II. La redéfinition des garanties procédurales face aux actes d'enquête

Au-delà de la dimension internationale, l'arrêt précise les contours du contrôle de la régularité des actes d'enquête. Il valide les actes accessoires à une mesure autorisée (A) tout en consacrant un droit de contestation élargi pour les nullités d'ordre public (B).

A. La légalisation des actes accessoires par l'autorisation principale

Sur le premier moyen, la Cour de cassation valide l'utilisation d'un endoscope par les enquêteurs pour repérer le véhicule à géolocaliser dans un box privé. Bien qu'elle rectifie le raisonnement de la chambre de l'instruction, elle rejette la nullité par une substitution de motifs.
"l'acte accessoire est légal s'il est indispensable à la réalisation de la mesure principale et ne constitue pas une mesure d'une autre nature juridique"
La Cour estime que l'autorisation de s'introduire dans le parking pour installer le dispositif de géolocalisation "impliquait nécessairement l'autorisation de pénétrer visuellement [...] dans les boxes fermés [...] jusqu'à découvrir le véhicule concerné" (paragraphe 9). L'usage de l'endoscope est ainsi considéré comme un simple moyen technique, un prolongement de l'œil, nécessaire à l'exécution de la mission principale autorisée. La Cour prend soin de distinguer cet acte d'une captation d'images de personnes, qui aurait requis une autorisation spécifique sur le fondement de l'article 706-96 du CPP (paragraphe 8). Cette solution pragmatique confère une marge de manœuvre aux enquêteurs, mais la délimite strictement : l'acte accessoire est légal s'il est indispensable à la réalisation de la mesure principale et ne constitue pas une mesure d'une autre nature juridique.

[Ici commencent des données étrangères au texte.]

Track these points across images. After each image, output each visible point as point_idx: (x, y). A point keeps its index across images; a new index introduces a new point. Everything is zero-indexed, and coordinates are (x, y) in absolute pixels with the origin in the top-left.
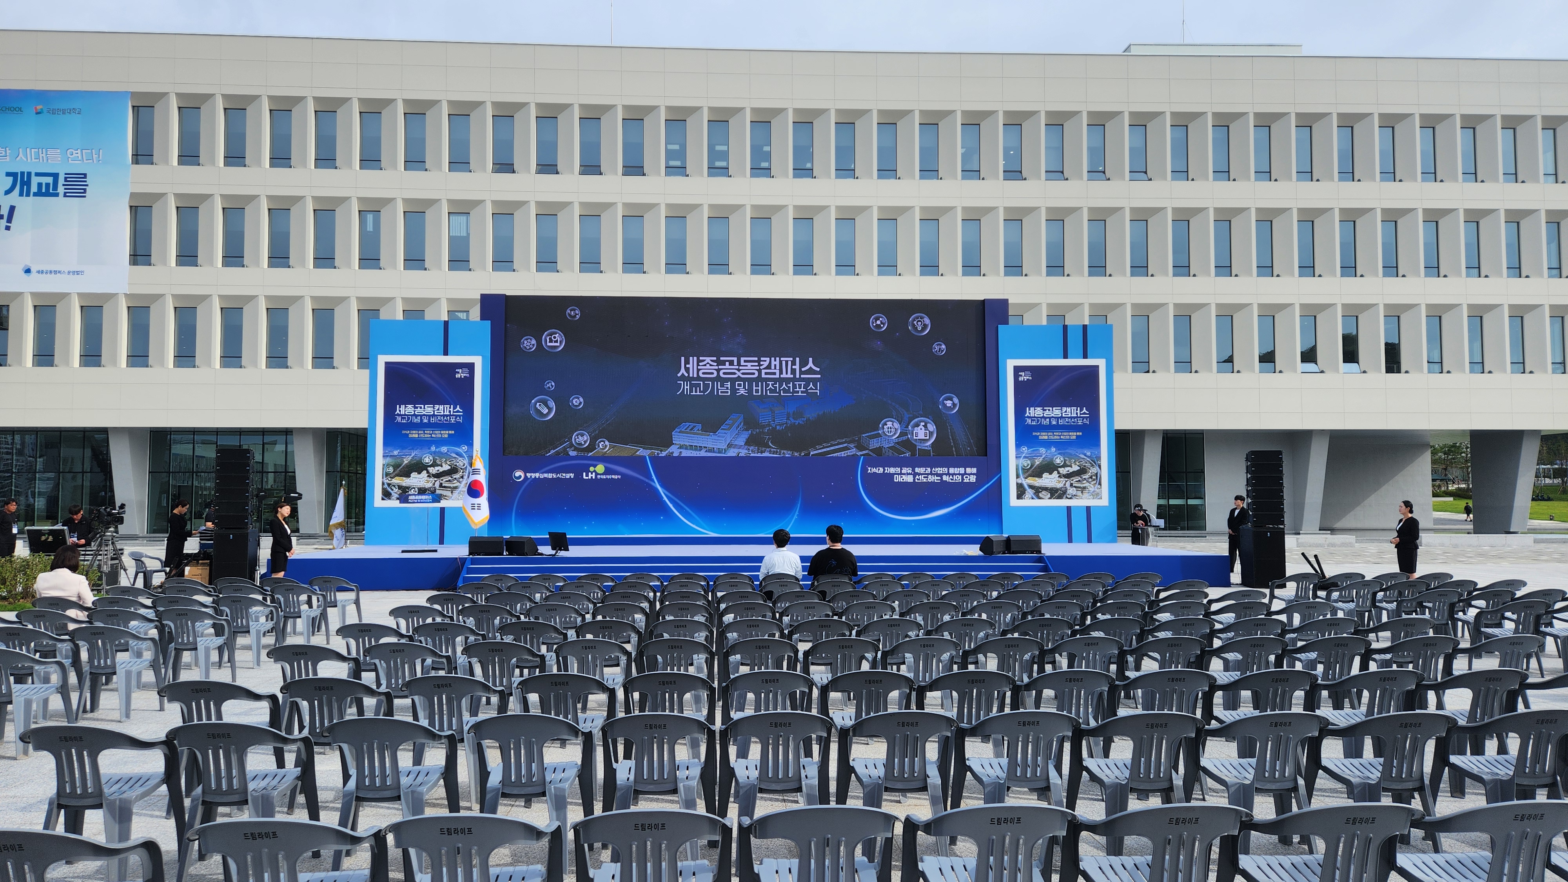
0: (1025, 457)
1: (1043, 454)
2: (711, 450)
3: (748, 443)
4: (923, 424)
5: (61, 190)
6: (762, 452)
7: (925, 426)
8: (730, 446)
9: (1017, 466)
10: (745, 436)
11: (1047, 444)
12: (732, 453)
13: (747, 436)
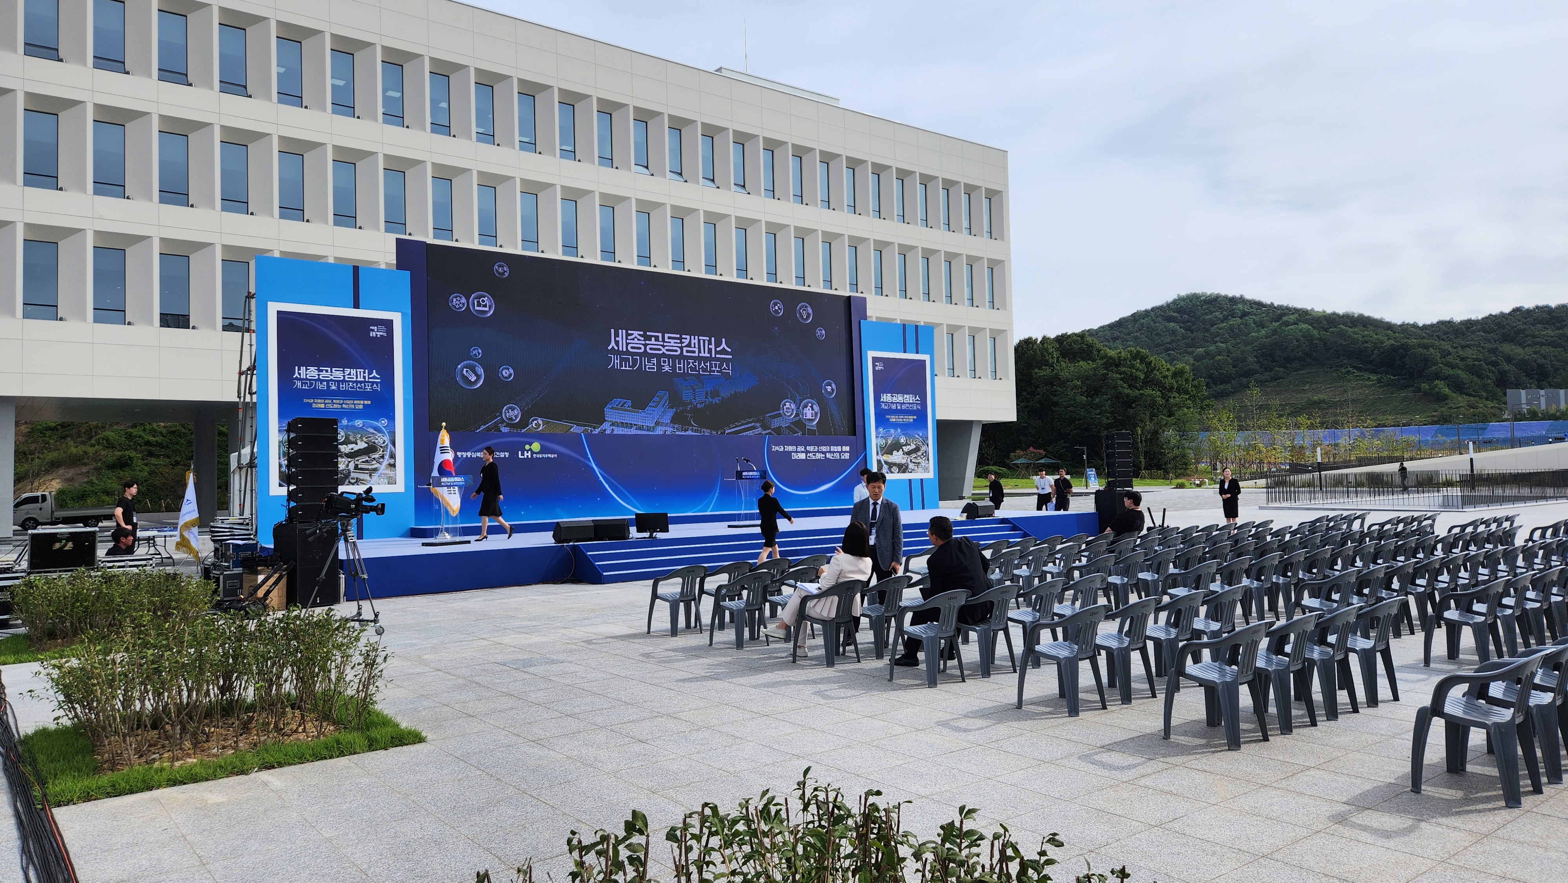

B. L'élargissement de la qualité à agir pour les nullités d'ordre public

L'apport majeur de l'arrêt réside dans sa cassation sur le quatrième moyen. La Cour de cassation consacre une exception notable au principe selon lequel une nullité ne peut être invoquée que par la partie dont les intérêts ont été lésés (principe dit "pas de nullité sans grief", ancré notamment à l'article 802 du CPP).
Elle affirme que la violation des règles d'ordre public touchant à la souveraineté des États peut être soulevée par "toute partie", "peu important dès lors que l'intéressé n'invoque aucun droit sur le véhicule géolocalisé ou ne se prévale d'aucun grief" (paragraphe 21). La Cour érige ainsi la protection de la souveraineté étatique en un intérêt supérieur qui transcende les intérêts particuliers des parties. Cette solution, qui se distingue d'une jurisprudence plus restrictive exigeant la preuve d'une atteinte personnelle (Cour de cassation, , 2025-01-07, 24-81.941 ; Cour de cassation - 19 novembre 2024 - 24-82.331), renforce considérablement les garanties procédurales. En reconnaissant une forme d'intérêt à agir pour la défense de la légalité internationale, la Cour fait de chaque partie un gardien potentiel de l'ordre public procédural, assurant un contrôle juridictionnel effectif sur les actes d'enquête les plus intrusifs, même en l'absence de préjudice direct et personnel.